* EXERCISE DETAILS
Count the lines in the items below that contain the word "zero". Reply with the number only.

[Start of section]

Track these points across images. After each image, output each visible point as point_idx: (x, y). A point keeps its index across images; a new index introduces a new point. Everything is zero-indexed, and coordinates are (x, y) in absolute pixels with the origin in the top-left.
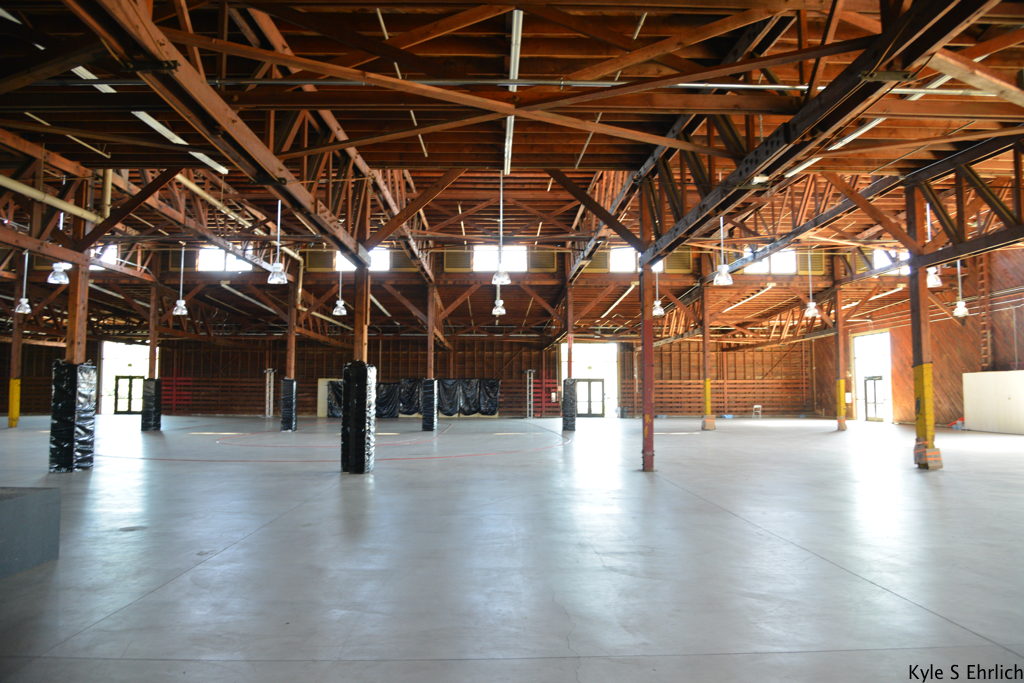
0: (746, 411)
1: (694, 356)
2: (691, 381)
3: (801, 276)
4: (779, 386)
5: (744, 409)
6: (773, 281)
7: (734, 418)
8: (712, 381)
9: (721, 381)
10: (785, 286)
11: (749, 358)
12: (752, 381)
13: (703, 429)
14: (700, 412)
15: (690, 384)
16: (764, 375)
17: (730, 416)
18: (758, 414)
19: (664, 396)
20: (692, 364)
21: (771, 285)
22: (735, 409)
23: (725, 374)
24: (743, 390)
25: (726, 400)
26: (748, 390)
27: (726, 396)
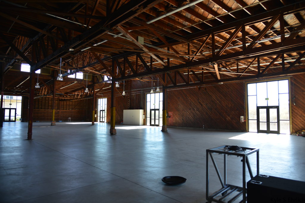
0: (66, 120)
1: (50, 102)
2: (49, 110)
3: (84, 80)
4: (77, 112)
5: (65, 119)
6: (76, 81)
7: (62, 122)
8: (56, 110)
9: (59, 110)
10: (80, 83)
11: (68, 103)
12: (68, 111)
13: (51, 125)
14: (51, 120)
15: (48, 111)
16: (72, 109)
17: (61, 121)
18: (70, 120)
19: (39, 114)
20: (49, 104)
21: (76, 82)
22: (62, 119)
23: (60, 108)
24: (66, 113)
25: (60, 116)
26: (67, 113)
27: (60, 115)
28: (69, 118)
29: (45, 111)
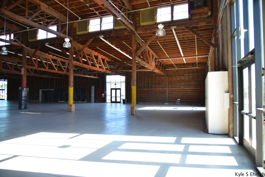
4: (191, 90)
5: (175, 100)
6: (102, 34)
7: (169, 104)
9: (165, 89)
12: (179, 89)
16: (185, 86)
17: (167, 103)
19: (142, 95)
22: (171, 101)
23: (167, 86)
24: (175, 93)
25: (167, 97)
26: (177, 93)
27: (167, 95)
28: (178, 100)
29: (149, 90)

[End of section]

* SOLUTION
1